Research shows that experiential activities can improve self-esteem, decrease depression and anxiety and increase self-efficacy. While the activities are fun and challenging, they also serve as metaphors, helping clients learn about themselves and how they relate to others and the world around them. After each activity, clients are typically asked three questions: What happened? What can you learn from it? What are you going to do with that information?
Common themes in adventure therapy include:
- Dealing with frustration – Adventure therapy teaches clients to pause and create boundaries when frustration arises, always with the intention of returning to the cause of frustration when they’ve managed some of the anxiety and discomfort around it.
- Being comfortable with discomfort – Recovery can be uncomfortable because it’s unfamiliar and also because it provides space for difficult emotions to surface. Certain adventure activities can teach clients to sit with discomfort, relax into it and navigate their way through it by using their voice and drawing on the support of peers.

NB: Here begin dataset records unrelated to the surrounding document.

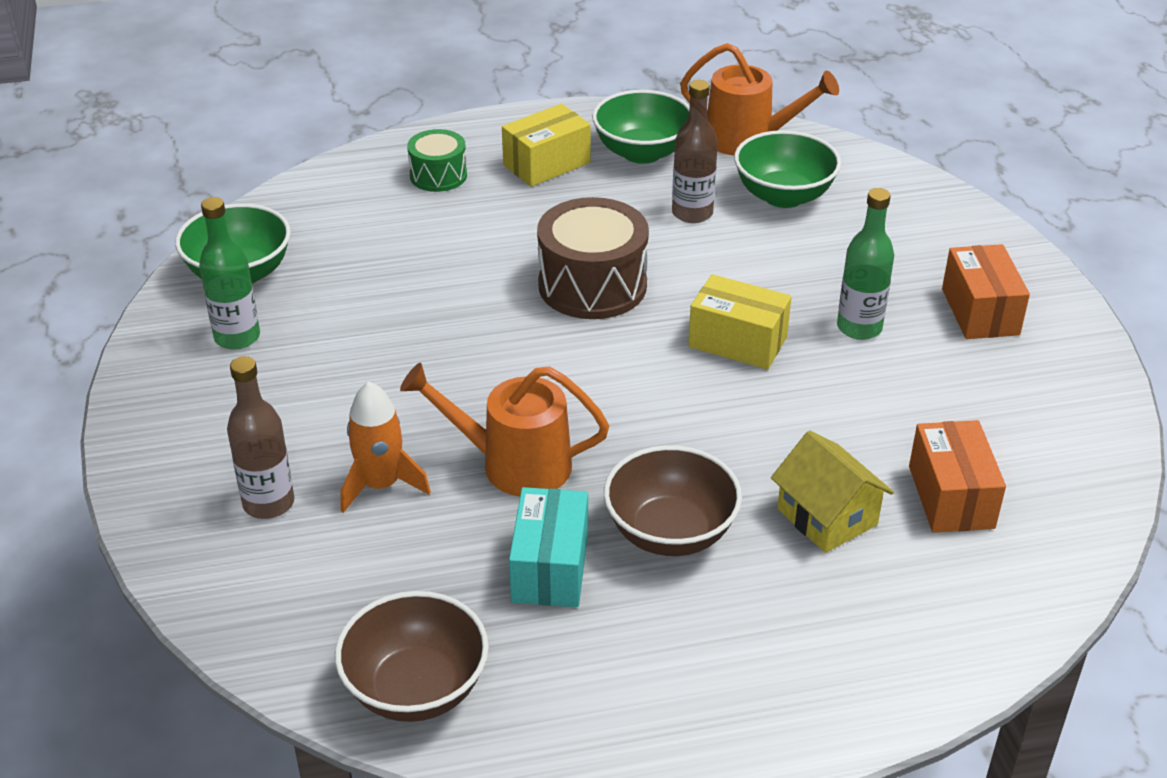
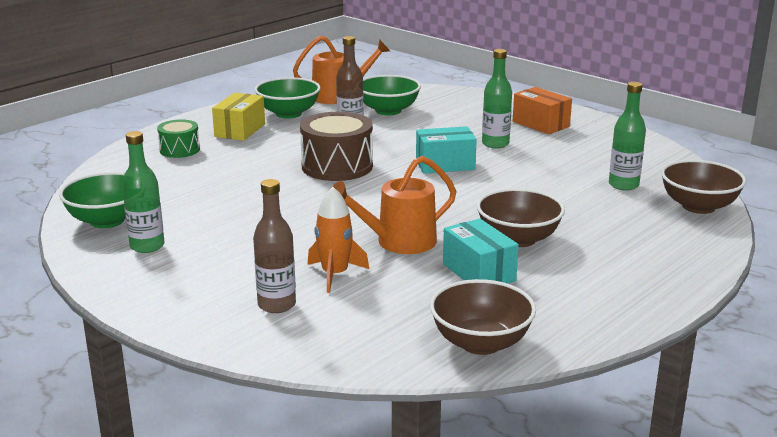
camera: 35 degrees left, 15 degrees down
yellow box [688,274,792,370] -> turquoise box [416,126,477,174]
yellow house [771,431,894,553] -> none
orange box [909,420,1006,533] -> green bottle [609,82,646,191]
none -> brown bowl [661,160,746,214]

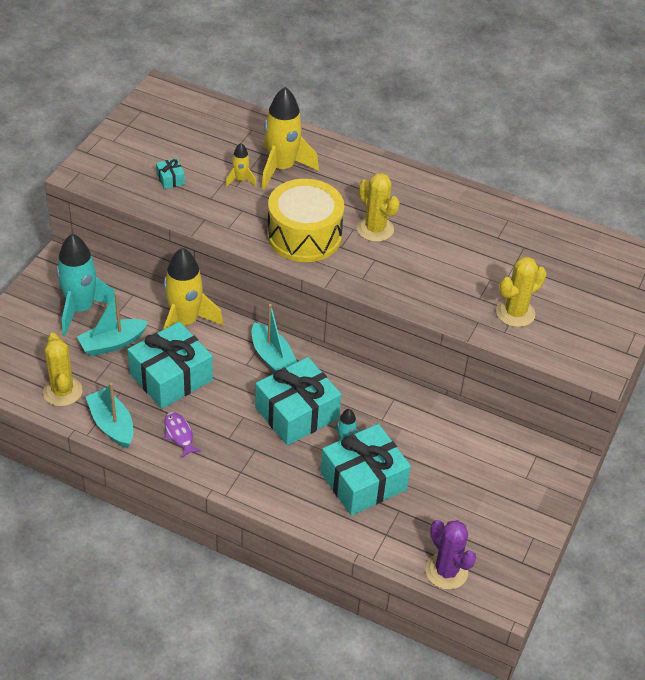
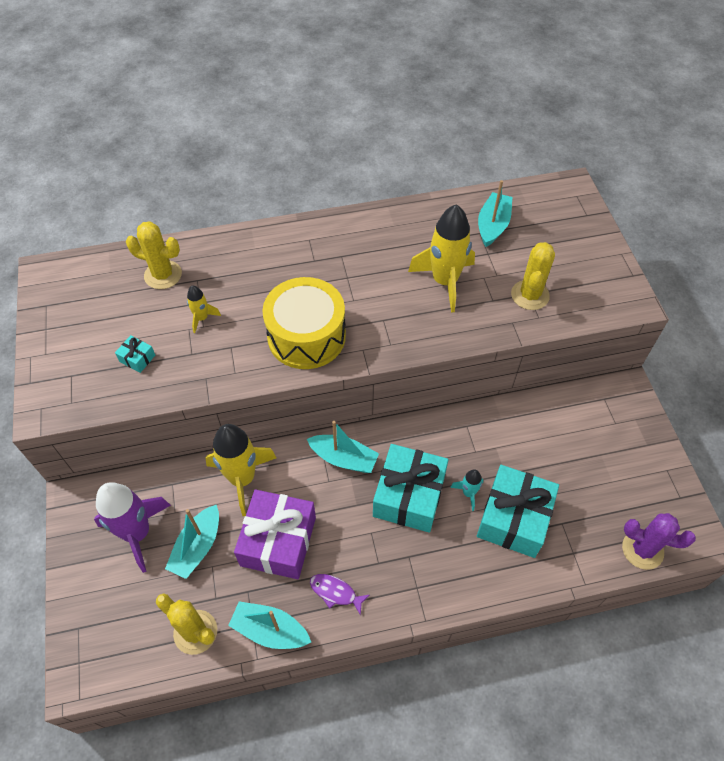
camera: 35 degrees left, 10 degrees up
turquoise rocket [56,234,120,335] -> purple rocket [94,482,171,573]
turquoise gift [128,322,213,409] -> purple gift [234,489,316,579]
yellow rocket [261,87,319,189] -> yellow rocket moved to [408,204,475,313]
yellow cactus [357,173,400,242] -> yellow cactus moved to [126,221,182,289]
none -> turquoise boat [478,180,512,247]

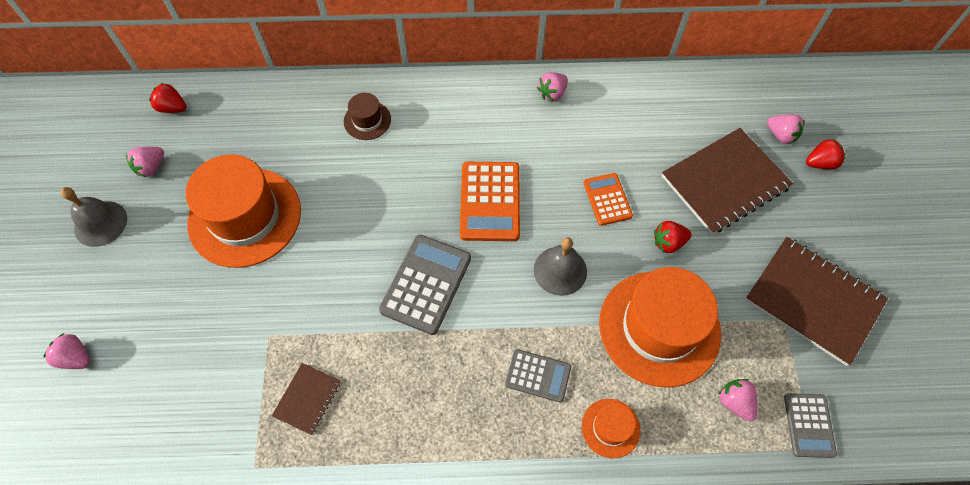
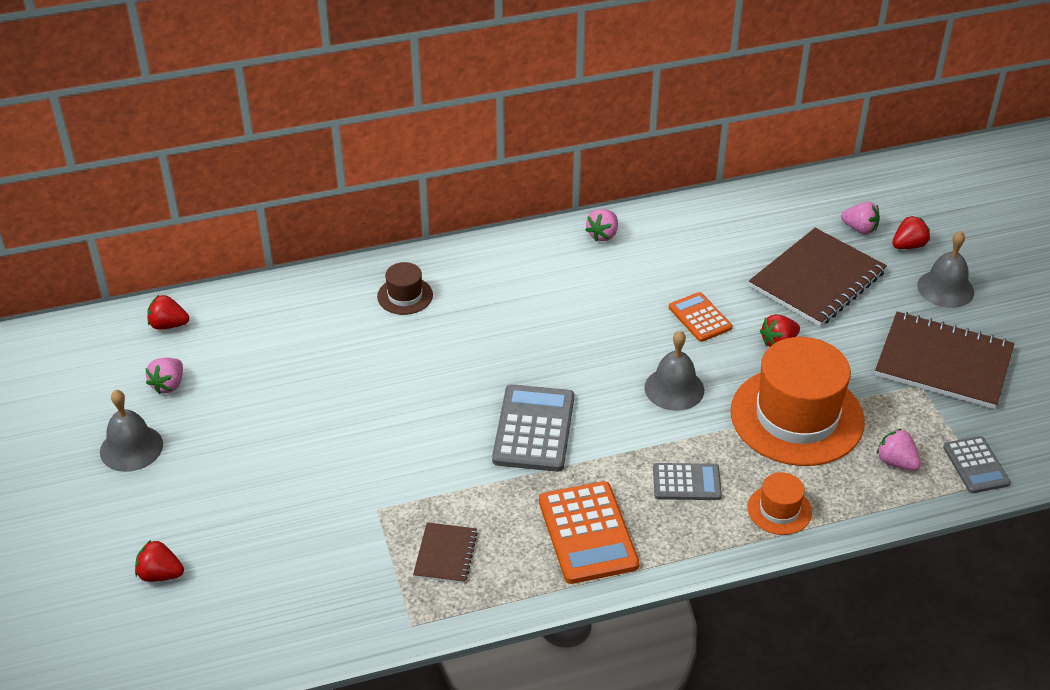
camera: 15 degrees left, 20 degrees down
pink strawberry [43,333,90,369] -> red strawberry [135,540,184,582]
orange hat [186,155,301,268] -> none
orange calculator [460,162,520,241] -> orange calculator moved to [539,481,639,584]
none -> grey bell [917,231,974,308]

- Learning through play – Adventure therapy is especially powerful because it gets to the roots of how people originally learn as children, which is through play. Activities tap into clients’ innate ability to learn through trial and error.
- Pushing through fear – Many adventure therapies require clients take a leap of faith — literally. People will understandably be apprehensive about activities like jumping from a high platform or balancing on a swinging log, but they learn to push through that fear, feel proud of themselves for doing so and take that courage back into everyday life.
- Leaning on others – People make mistakes, but a group of peers can provide the support and accountability they need to get back up when they fall down. Adventure therapy provides a powerful community-based experience where clients learn that they need other people. Participants work with others, communicate and trust their team members to accomplish a task.
- Being consistent – Clients learn that in order to be consistent, they must do something regularly. This is a valuable metaphor for the importance of attending recovery meetings or taking part in other practices that support their recovery.